Between Two Paths

8 Gestos Que Dizem Mais



Os dias seguintes foram uma dança silenciosa de olhares e pequenas aproximações. No laboratório, a presença de Derek parecia preencher o espaço antes mesmo de ele falar qualquer coisa. Daeron, por sua vez, percebia cada gesto, cada toque involuntário, como se cada detalhe tivesse significado próprio.


Na manhã seguinte ao incidente do ciúme, Derek entrou no laboratório com uma pequena caixa de vidro nas mãos.

— Trouxe isso pra você. — disse, aproximando-se. — Pensei que poderia ajudar no seu trabalho de análise de hoje.


Daeron levantou o olhar, surpreso.

— Pra mim? Mas… você não precisava.


— Sei que não precisava, mas quis. — Derek respondeu, com aquele tom firme, mas com um brilho gentil nos olhos que o fez corar.


O menor pegou a caixa com cuidado, admirando o conteúdo. Alguns reagentes especiais, cuidadosamente separados, que ele havia solicitado dias antes, mas que ainda não haviam chegado.

— Uau… você lembrou. — murmurou, sorrindo tímido.

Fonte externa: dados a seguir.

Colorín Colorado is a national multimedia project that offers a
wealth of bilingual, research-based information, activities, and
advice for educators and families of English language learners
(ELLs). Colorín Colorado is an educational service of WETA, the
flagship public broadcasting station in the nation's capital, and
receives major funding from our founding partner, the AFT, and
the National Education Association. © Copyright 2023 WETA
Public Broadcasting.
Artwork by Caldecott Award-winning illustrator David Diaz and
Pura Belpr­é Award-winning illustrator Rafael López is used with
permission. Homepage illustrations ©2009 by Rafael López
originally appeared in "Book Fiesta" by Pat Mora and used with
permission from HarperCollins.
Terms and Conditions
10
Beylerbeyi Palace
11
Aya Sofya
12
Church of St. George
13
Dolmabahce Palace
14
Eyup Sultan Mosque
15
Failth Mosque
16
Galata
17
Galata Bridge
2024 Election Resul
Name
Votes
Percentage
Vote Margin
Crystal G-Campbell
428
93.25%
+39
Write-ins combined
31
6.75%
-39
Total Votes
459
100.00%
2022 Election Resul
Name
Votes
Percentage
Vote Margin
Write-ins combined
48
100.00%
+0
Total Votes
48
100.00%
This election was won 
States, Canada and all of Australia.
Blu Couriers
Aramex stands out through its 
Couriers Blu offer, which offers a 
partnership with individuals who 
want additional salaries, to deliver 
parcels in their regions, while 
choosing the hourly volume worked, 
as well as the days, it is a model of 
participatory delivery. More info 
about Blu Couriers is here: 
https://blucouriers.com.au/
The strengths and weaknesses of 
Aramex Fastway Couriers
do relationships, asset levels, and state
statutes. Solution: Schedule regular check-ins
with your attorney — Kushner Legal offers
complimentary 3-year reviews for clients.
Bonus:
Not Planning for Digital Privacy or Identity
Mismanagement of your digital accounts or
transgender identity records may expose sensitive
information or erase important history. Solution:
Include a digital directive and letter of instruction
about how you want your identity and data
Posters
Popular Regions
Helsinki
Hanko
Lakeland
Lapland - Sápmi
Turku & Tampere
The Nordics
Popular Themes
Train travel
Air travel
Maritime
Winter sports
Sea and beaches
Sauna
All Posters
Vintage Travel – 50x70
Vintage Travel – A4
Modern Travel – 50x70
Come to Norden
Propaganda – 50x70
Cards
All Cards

— Lembrei. — Derek disse apenas, observando cada reação dele. — Não é todo dia que encontro alguém que se dedica assim.


Daeron corou, desviando o olhar, mas não conseguiu esconder o sorriso. Havia algo no modo como Derek o olhava que o fazia sentir-se visto de um jeito diferente. Não apenas como estagiário, mas como pessoa.


Ao longo do dia, Derek ficou mais próximo do que o habitual. Sempre que Daeron levantava os olhos da bancada, encontrava-o olhando, atento, mas sem invadir seu espaço. Pequenos gestos se tornaram rotina: entregar um café sem ser pedido, ajustar discretamente o material que ele usava, ou revisar algum cálculo junto, com os braços quase tocando.


Em um momento, enquanto ajustava um equipamento, Daeron deixou cair um tubo de vidro. Antes que pudesse se abaixar, Derek já estava ao lado dele, firme, segurando o objeto com cuidado.

— Está bem? — perguntou, a voz suave, cheia de preocupação genuína.


— Sim… eu só… — Daeron engoliu em seco, o coração acelerando. — Obrigado.


— Eu disse que cuidaria de você, lembra? — Derek respondeu, sorrindo levemente, e por um instante, o mundo ao redor desapareceu.


Mais tarde, quando o laboratório já estava quase vazio, Derek se aproximou novamente.

— Hora de fechar por hoje. — disse, estendendo a mão. — Vamos?


Daeron hesitou, mas aceitou. Ao caminhar lado a lado pelo corredor, algo mudou na postura de ambos: havia confiança no toque sutil de mãos, nos olhares que agora se permitiam, na proximidade confortável que antes seria impensável.


Na saída, a chuva fina caía novamente. Derek estendeu o guarda-chuva, cobrindo ambos.

— Sabe… — disse, a voz baixa —, gosto de caminhar com você assim.


— Eu também. — respondeu Daeron, sentindo o coração acelerar.


No carro, a conversa era leve, cheia de risos, mas havia uma tensão doce no ar, a sensação de que poderiam se entender apenas com gestos ou olhares. Quando chegaram, Derek não saiu imediatamente.

— Até amanhã, Daeron. — disse, a mão ainda tocando a maçaneta da porta do carro. — Tenha cuidado.


— Até amanhã… — respondeu ele, segurando o toque por um segundo mais do que o necessário, como se aquele simples gesto pudesse traduzir tudo o que sentiam.


E quando Daeron entrou, Derek ficou olhando até a porta se fechar, o coração acelerado, sabendo que aquela tensão emocional crescente havia se transformado em algo mais profundo: confiança, cuidado e uma atração silenciosa impossível de ignorar.


Eles ainda não tinham se tocado de verdade além de gestos sutis, mas cada ação, cada olhar, cada pequeno cuidado, dizia muito mais do que palavras.

Era só o começo de algo que ninguém ousava nomear — mas ambos já sentiam.